Subprocessors and Service Providers
OfficeEaze uses the following trusted service providers to deliver our platform. Primary customer data and employee records are stored in the Canadian AWS region (ca-central-1 — Montreal, Quebec).
Some service providers process limited technical, payment, or communication data in the United States or other jurisdictions as noted.

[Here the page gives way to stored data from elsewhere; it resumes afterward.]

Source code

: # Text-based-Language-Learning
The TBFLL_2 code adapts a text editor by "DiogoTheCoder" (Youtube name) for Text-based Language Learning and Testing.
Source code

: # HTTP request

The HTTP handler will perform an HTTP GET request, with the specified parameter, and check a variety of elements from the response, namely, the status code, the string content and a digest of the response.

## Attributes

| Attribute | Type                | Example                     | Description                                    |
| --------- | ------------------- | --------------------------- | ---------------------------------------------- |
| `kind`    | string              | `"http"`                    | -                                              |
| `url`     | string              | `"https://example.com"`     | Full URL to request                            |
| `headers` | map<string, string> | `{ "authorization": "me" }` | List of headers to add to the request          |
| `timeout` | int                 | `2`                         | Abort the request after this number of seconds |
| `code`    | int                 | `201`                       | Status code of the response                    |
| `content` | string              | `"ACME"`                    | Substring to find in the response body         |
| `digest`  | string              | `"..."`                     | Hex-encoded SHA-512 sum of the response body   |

Sensitive personal information including Social Insurance Numbers, banking details, dates of birth, and medical information is never transmitted to US-based service providers in plain text.
Platform infrastructure compliance documentation — including SOC 2 Type II report, ISO 27001:2022 certificate, penetration test attestation, and Transfer Impact Assessment — is available at trust.lovable.dev.
| Provider | Purpose | Data | Location | Certifications |
|---|---|---|---|---|
| Lovable Inc. | Application hosting and platform infrastructure | All application traffic and customer data (via AWS infrastructure) | Canada (ca-central-1, Montreal) + United States | SOC 2 Type II · ISO 27001:2022 · GDPR — trust.lovable.dev |
| Amazon Web Services | Cloud infrastructure (via Lovable) | Customer records, employee data, documents, payroll records | Canada (ca-central-1, Montreal) | SOC 2 Type II · ISO 27001 · CSA STAR |
| Anthropic PBC | Harris AI assistant | Company profile and aggregated metrics only — no SINs, banking details, or employee personal information | United States | — |
| Resend Inc. | Inbound email processing only (receipt forwarding and support email intake). No longer used for outbound transactional email. | Inbound email metadata and message content forwarded to the platform | United States | SOC 2 Type II |
| Twilio Inc. | Employee portal SMS authentication | Mobile phone number and 6-digit code only — no employee names or personal data in message content | United States | ISO 27001 · SOC 2 Type II |
| Helcim Inc. | Payment processing | Billing name, billing address, and card or banking details submitted directly by the customer — OfficeEaze receives only a payment token, never raw card data | Canada (Calgary, AB) | PCI DSS Level 1 |
| Cloudflare Inc. | Security infrastructure and DDoS protection | Request routing and security logs | Global CDN | SOC 2 Type II · ISO 27001 |
| Google LLC | Gmail receipt scanning (optional — only if connected) | Gmail OAuth token and receipt email content | United States | ISO 27001 · SOC 2 Type II |
| Microsoft Corporation | Outlook receipt scanning (optional — only if connected) | Outlook OAuth token and receipt email content | United States | ISO 27001 · SOC 2 Type II |
| ElevenLabs Inc. | Harris voice interface (optional — only if used) | Voice audio only | United States | SOC 2 Type II |
| HeyGen | Harris avatar streaming (optional — only if used) | Audio stream for lip-sync animation only | United States | Certification pending confirmation |
| Instatus | System status page and uptime monitoring | Public service status and subscriber email addresses only | United States | — |
Last updated: May 2026.
To request our Data Processing Agreement, SOC 2 Type II report, or penetration test attestation contact: privacy@officeeaze.ca
OfficeEaze has conducted a Privacy Impact Assessment documenting all data flows and cross-border transfer risk assessments. Available to enterprise customers and regulators on request.
OfficeEaze is a trade name of Lou Squared Systems Inc., incorporated under the Canada Business Corporations Act.